No one likes to be thrown into the middle of something. How could I be calm? Somehow, I knew I had to be. Psychotherapy was serious to me, and I found myself where I didn’t belong. Something important was happening, inside both of these human beings seated across from each other. There was nothing calm in what I imagined was happening between these two bodies and minds. Tension wasn’t the right word. Word wasn’t the right word. One of the two minds was trying to get rid of what was overwhelming it. Or maybe both of them were. The destination of these unwanted mental contents was a few feet away: the psychoanalytic psychotherapist who was listening to him. In my own mind, I became the therapist and the recipient of these unconscious communications. I wanted to speak. What could I possibly say, to either one? I didn’t want these images and words in my head. Was this all a dream? Maybe I was asleep, in a metaphorical way. Maybe my imagination, my unconscious, was informing me about what was happening in my own mind. I was in the middle of something: my own inner confusion. These words helped. I felt as if I were recording last night’s dream on paper. The rest of the day awaited me.

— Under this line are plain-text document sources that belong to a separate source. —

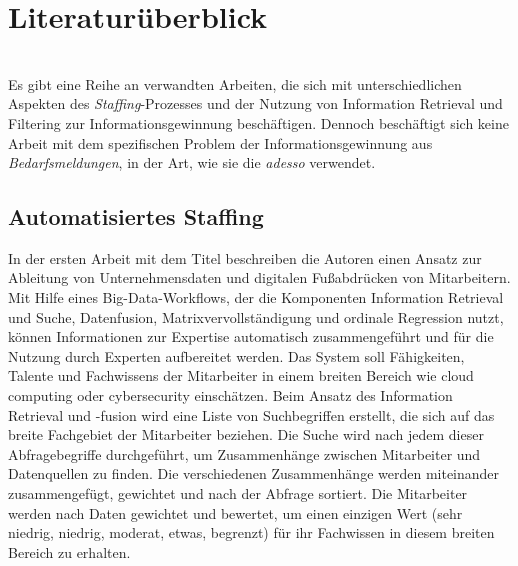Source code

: \chapter{Literaturüberblick}
\\
Es gibt eine Reihe an verwandten Arbeiten, die sich mit unterschiedlichen Aspekten des \emph{Staffing}-Prozesses und der Nutzung von Information Retrieval und Filtering zur Informationsgewinnung beschäftigen. Dennoch beschäftigt sich keine Arbeit mit dem spezifischen Problem der Informationsgewinnung aus \emph{Bedarfsmeldungen}, in der Art, wie sie die \emph{adesso} verwendet.

\section{Automatisiertes Staffing}
In der ersten Arbeit mit dem Titel \cite{horesh2016information} beschreiben die Autoren \citeauthor{horesh2016information} einen Ansatz zur Ableitung von Unternehmensdaten und digitalen Fußabdrücken von Mitarbeitern. Mit Hilfe eines Big-Data-Workflows, der die Komponenten Information Retrieval und Suche, Datenfusion, Matrixvervollständigung und ordinale Regression nutzt, können Informationen zur Expertise automatisch zusammengeführt und für die Nutzung durch Experten aufbereitet werden. Das System soll Fähigkeiten, Talente und Fachwissens der Mitarbeiter in einem breiten Bereich wie cloud computing oder cybersecurity einschätzen. Beim Ansatz des Information Retrieval und -fusion wird eine Liste von Suchbegriffen erstellt, die sich auf das breite Fachgebiet der Mitarbeiter beziehen. Die Suche wird nach jedem dieser Abfragebegriffe durchgeführt, um Zusammenhänge zwischen Mitarbeiter und Datenquellen zu finden. Die verschiedenen Zusammenhänge werden miteinander zusammengefügt, gewichtet und nach der Abfrage sortiert. Die Mitarbeiter werden nach Daten gewichtet und bewertet, um einen einzigen Wert (sehr niedrig, niedrig, moderat, etwas, begrenzt) für ihr Fachwissen in diesem breiten Bereich zu erhalten.\\

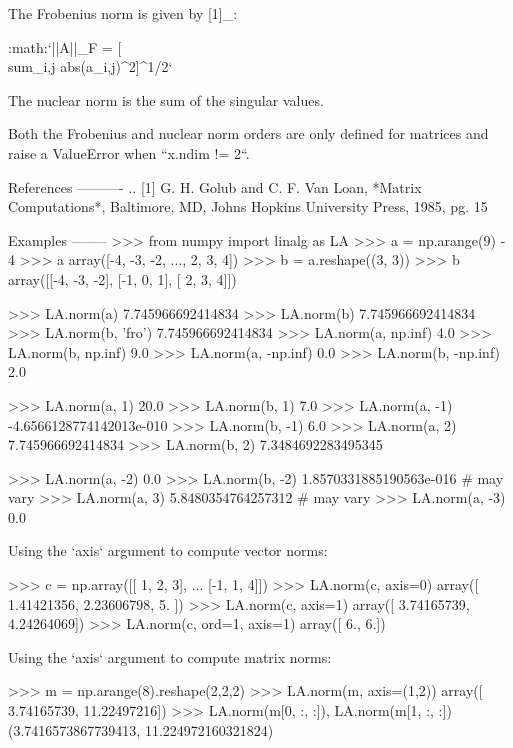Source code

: \begin{DoxyVerb}
The Frobenius norm is given by [1]_:

    :math:`||A||_F = [\\sum_{i,j} abs(a_{i,j})^2]^{1/2}`

The nuclear norm is the sum of the singular values.

Both the Frobenius and nuclear norm orders are only defined for
matrices and raise a ValueError when ``x.ndim != 2``.

References
----------
.. [1] G. H. Golub and C. F. Van Loan, *Matrix Computations*,
       Baltimore, MD, Johns Hopkins University Press, 1985, pg. 15

Examples
--------
>>> from numpy import linalg as LA
>>> a = np.arange(9) - 4
>>> a
array([-4, -3, -2, ...,  2,  3,  4])
>>> b = a.reshape((3, 3))
>>> b
array([[-4, -3, -2],
       [-1,  0,  1],
       [ 2,  3,  4]])

>>> LA.norm(a)
7.745966692414834
>>> LA.norm(b)
7.745966692414834
>>> LA.norm(b, 'fro')
7.745966692414834
>>> LA.norm(a, np.inf)
4.0
>>> LA.norm(b, np.inf)
9.0
>>> LA.norm(a, -np.inf)
0.0
>>> LA.norm(b, -np.inf)
2.0

>>> LA.norm(a, 1)
20.0
>>> LA.norm(b, 1)
7.0
>>> LA.norm(a, -1)
-4.6566128774142013e-010
>>> LA.norm(b, -1)
6.0
>>> LA.norm(a, 2)
7.745966692414834
>>> LA.norm(b, 2)
7.3484692283495345

>>> LA.norm(a, -2)
0.0
>>> LA.norm(b, -2)
1.8570331885190563e-016 # may vary
>>> LA.norm(a, 3)
5.8480354764257312 # may vary
>>> LA.norm(a, -3)
0.0

Using the `axis` argument to compute vector norms:

>>> c = np.array([[ 1, 2, 3],
...               [-1, 1, 4]])
>>> LA.norm(c, axis=0)
array([ 1.41421356,  2.23606798,  5.        ])
>>> LA.norm(c, axis=1)
array([ 3.74165739,  4.24264069])
>>> LA.norm(c, ord=1, axis=1)
array([ 6.,  6.])

Using the `axis` argument to compute matrix norms:

>>> m = np.arange(8).reshape(2,2,2)
>>> LA.norm(m, axis=(1,2))
array([  3.74165739,  11.22497216])
>>> LA.norm(m[0, :, :]), LA.norm(m[1, :, :])
(3.7416573867739413, 11.224972160321824)\end{DoxyVerb}
 \mbox{\label{namespacenumpy_1_1linalg_1_1linalg_ab0895f5825444e6ab48e3fa77468eeb4}} 
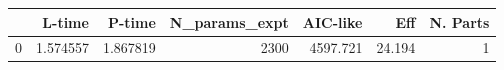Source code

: \begin{tabular}{lrrrrrr}
\toprule
{} &    L-time &    P-time &  N\_params\_expt &  AIC-like &     Eff &  N. Parts \\
\midrule
0 &  1.574557 &  1.867819 &           2300 &  4597.721 &  24.194 &         1 \\
\bottomrule
\end{tabular}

I was in two places at once. There wasn’t much to observe, or was there? In the waiting area, a man in his forties fidgeted in the chair and glanced at the two or three people who walked by him. Then he opened the black hardcover journal he held in both hands. His mind was open to me. I could feel what his body felt. Suddenly, as if the same second weren’t finished yet, I was also in the room where the fidgeting man was headed. Another man, probably in his fifties, sat in a chair that faced another chair, which for the moment was vacant. Something told me that he wasn’t alone only physically. The turbulence I sensed in his mind suggested that he was also isolated within himself. What did I mean by that? Several feet away, at his desk, papers and books were scattered across its surface. What kind of mental confusion was this, I wondered. Without warning, once again I realized that I was inside two minds simultaneously. Both men were grappling with troubling dream images. Not realizing what I was doing, I compared the dream images of the two men, and I couldn’t avoid seeing the obvious: they’d had the same dream. What would happen when these two confused minds came together? I wouldn’t have to wait long to find out: the psychotherapist stood up, organized the papers and books on his desk, and opened his office door. Dream and reality would now meet.